Знаменательно, что в биографическом опыте Достоевского подобная черта обнаруживается задолго до появления текстов «прямого направленного действия» («Дневник писателя»). Будучи ввергнут в реальный заговор, т. е. в безумную затею по созданию в России подпольной типографии, Достоевский предпринимает первую (выражаясь его любимым словом, фантастическую) попытку воздействовать на общественное мнение самым непосредственным образом. (Ведь не продолжение повести «Неточка Незванова» собирался обнародовать автор с помощью подпольного печатного станка!) Но тут есть ещё и другая сторона. Весь этот эпизод можно рассматривать как глубоко интимное событие, как чистый акт самопознания или, если угодно, как своего рода ментальную провокацию.
Этот суицидный синдром, эта «тоска самоубийства» характерны и для некоторых других участников кружка. Можно сказать, что самоубийство как бы входит в их жизненные расчеты (вспомним, кстати, что для Кириллова в «Бесах» самоубийство по сути является высшей формой самоутверждения и самопознания; я бы даже рискнул со всеми соответствующими оговорками добавить – высшей формой богопознания).

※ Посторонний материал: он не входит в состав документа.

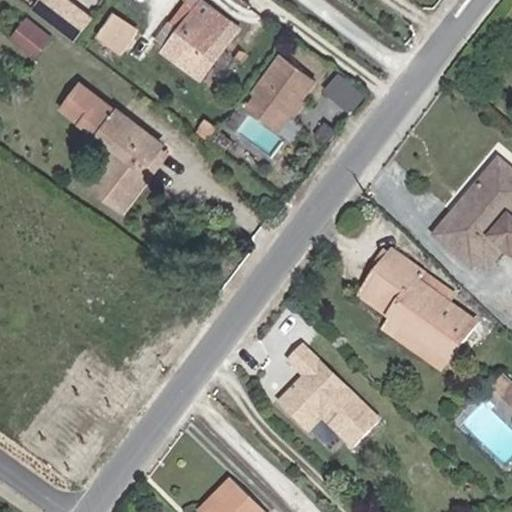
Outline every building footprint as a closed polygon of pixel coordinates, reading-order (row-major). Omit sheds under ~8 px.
[(53,21),(69,0),(41,0),(35,8),(53,21)] [(76,40),(93,18),(69,0),(53,21),(76,40)] [(203,77),(241,28),(204,0),(203,0),(202,2),(199,0),(188,0),(173,20),(183,28),(167,48),(165,50),(192,70),(193,69),(203,77)] [(123,52),(138,30),(116,14),(101,36),(123,52)] [(35,53),(49,36),(27,19),(14,36),(35,53)] [(167,48),(183,28),(173,20),(158,41),(167,48)] [(317,80),(282,55),(255,93),(258,95),(249,108),(280,130),(289,118),(317,80)] [(340,79),(328,96),(351,114),(364,97),(340,79)] [(125,210),(149,177),(139,170),(159,144),(82,85),(65,108),(120,149),(93,185),(125,210)] [(297,124),(289,118),(280,130),(288,136),(297,124)] [(217,129),(206,121),(200,128),(212,137),(217,129)] [(334,137),(325,130),(316,142),(325,149),(334,137)] [(149,177),(169,151),(159,144),(139,170),(149,177)] [(511,172),(501,163),(439,235),(473,265),(474,264),(496,238),(506,247),(511,252),(511,172)] [(485,273),(506,247),(496,238),(474,264),(485,273)] [(452,305),(419,281),(425,274),(394,252),(362,296),(394,318),(453,361),(479,324),(452,305)] [(458,297),(425,274),(419,281),(452,305),(458,297)] [(453,361),(394,318),(386,330),(445,371),(453,361)] [(380,422),(302,349),(289,364),(305,379),(280,406),(310,434),(323,420),(354,449),(380,422)] [(511,382),(506,377),(496,387),(511,402),(511,382)] [(263,511),(233,482),(204,511),(263,511)]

Всё поведение Достоевского в деле Петрашевского – подсознательное стремление если и не к смерти, то по меньшей мере – к перелому судьбы, к гибели и воскресению одновременно. «…если пшеничное зерно, пав в землю, не умрёт, то останется одно; а если умрёт, то принесёт много плода» (Ин 12: 24). Те глубинные вопросы (в том числе социального и религиозного порядка), которые занимают Достоевского в конце 1840-х, уже не могут получить воплощения в послушных ему повествовательных формах. Его писательство не удовлетворяет его – не по малости отпущенного ему воображения или таланта и тем паче не по скудости души. Ему не хватает внутренних сил для решительного творческого рывка (и того, что может быть с известной долей условности названо духовным переворотом). Ему необходим внешний толчок. Ему потребен новый биографический опыт, который может быть привнесён только извне. Он ждет перемены всех жизненных обстоятельств, хотя, возможно, не смеет признаться в этом самому себе.
Участие в деле петрашевцев – «смертная казнь» – каторга – всё это звенья единого (и, несомненно, важнейшего в жизни Достоевского) самопознавательного процесса, который сообщил новое качество всему его дальнейшему творчеству. (Сошлёмся в качестве примера на такой потрясающей силы самопознавательный документ, как письмо брату в день казни.)
Но пора договориться о терминах.
Античное “Γνῶθι σεαυτόν” («Познай самого себя»), начертанное на фронтоне храма Аполлона в Дельфах и приписываемое традицией первому из величайших мудрецов Греции Фалесу, можно толковать чрезвычайно расширительно. В глазах Карла Линнея (или, обобщённо говоря, «Бернаров») этот процесс совершается с помощью скальпеля и микроскопа (ныне, добавим, при помощи сложнейших генетических расшифровок). То есть человек познаётся как физическое тело. Цицерон не без основания полагал, что следует познать свою душу (мнение наиболее популярное). А, скажем, «порнограф» итальянского Возрождения Пьетро Аретино вкладывал в эту формулу весьма игривый эротический смысл. Виктор Гюго в свою очередь был уверен, что человечеству сподручнее всего осуществить этот древний завет на всемирной выставке: Хрустальный дворец, по его мнению, и есть венец мирового самопознания.